● What to do: Report every line of the data where the string "shoulder" appears.

*** Opening of Extracted records ***

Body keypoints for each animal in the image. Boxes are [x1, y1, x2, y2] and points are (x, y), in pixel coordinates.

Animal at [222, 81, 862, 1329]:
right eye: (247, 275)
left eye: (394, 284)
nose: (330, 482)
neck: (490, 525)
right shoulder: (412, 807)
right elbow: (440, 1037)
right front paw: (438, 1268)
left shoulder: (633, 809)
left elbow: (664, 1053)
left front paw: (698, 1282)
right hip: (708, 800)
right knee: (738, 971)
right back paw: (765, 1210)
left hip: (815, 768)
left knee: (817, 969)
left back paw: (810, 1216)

*** Close of Extracted records ***
*** Opening of Extracted records ***

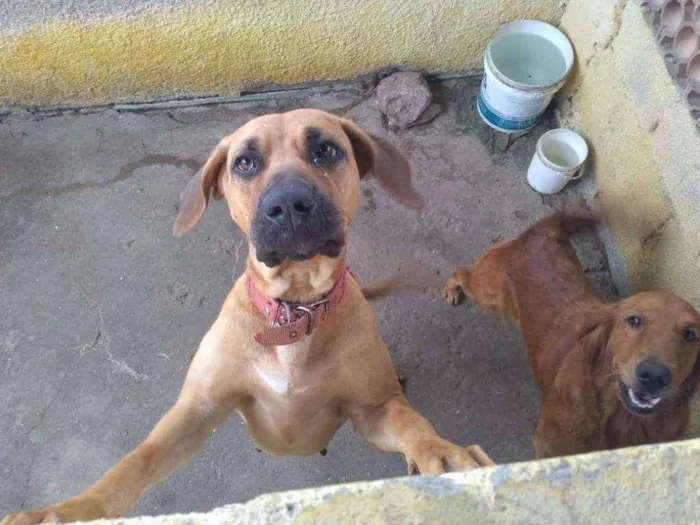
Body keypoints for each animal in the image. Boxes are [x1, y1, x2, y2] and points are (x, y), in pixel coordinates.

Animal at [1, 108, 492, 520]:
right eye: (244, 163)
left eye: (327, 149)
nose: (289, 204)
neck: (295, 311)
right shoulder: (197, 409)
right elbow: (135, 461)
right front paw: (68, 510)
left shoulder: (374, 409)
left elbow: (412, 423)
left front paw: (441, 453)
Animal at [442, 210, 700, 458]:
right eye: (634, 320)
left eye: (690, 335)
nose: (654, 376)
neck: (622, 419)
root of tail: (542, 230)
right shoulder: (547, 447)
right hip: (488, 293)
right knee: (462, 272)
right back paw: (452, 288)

*** Close of Extracted records ***
*** Opening of Extracted records ***

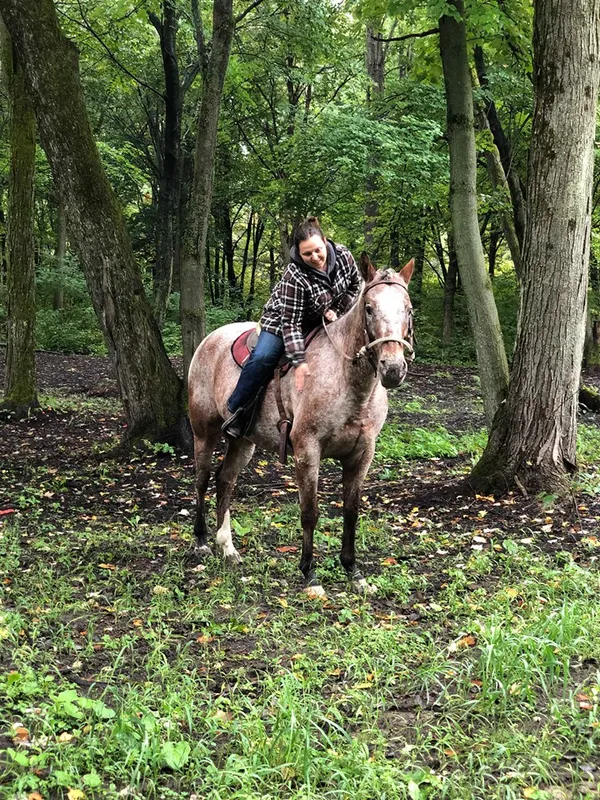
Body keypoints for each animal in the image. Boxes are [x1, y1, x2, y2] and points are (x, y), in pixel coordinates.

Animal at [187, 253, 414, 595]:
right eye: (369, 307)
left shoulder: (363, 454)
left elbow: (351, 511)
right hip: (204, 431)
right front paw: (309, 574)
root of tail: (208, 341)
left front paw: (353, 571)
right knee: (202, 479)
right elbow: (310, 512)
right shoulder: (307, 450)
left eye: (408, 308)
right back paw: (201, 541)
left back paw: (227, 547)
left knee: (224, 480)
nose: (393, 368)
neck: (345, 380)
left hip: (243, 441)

*** Close of Extracted records ***

● Solution for this problem:
right shoulder: (412, 807)
left shoulder: (633, 809)
right shoulder: (197, 409)
left shoulder: (374, 409)
right shoulder: (547, 447)
left shoulder: (363, 454)
right shoulder: (307, 450)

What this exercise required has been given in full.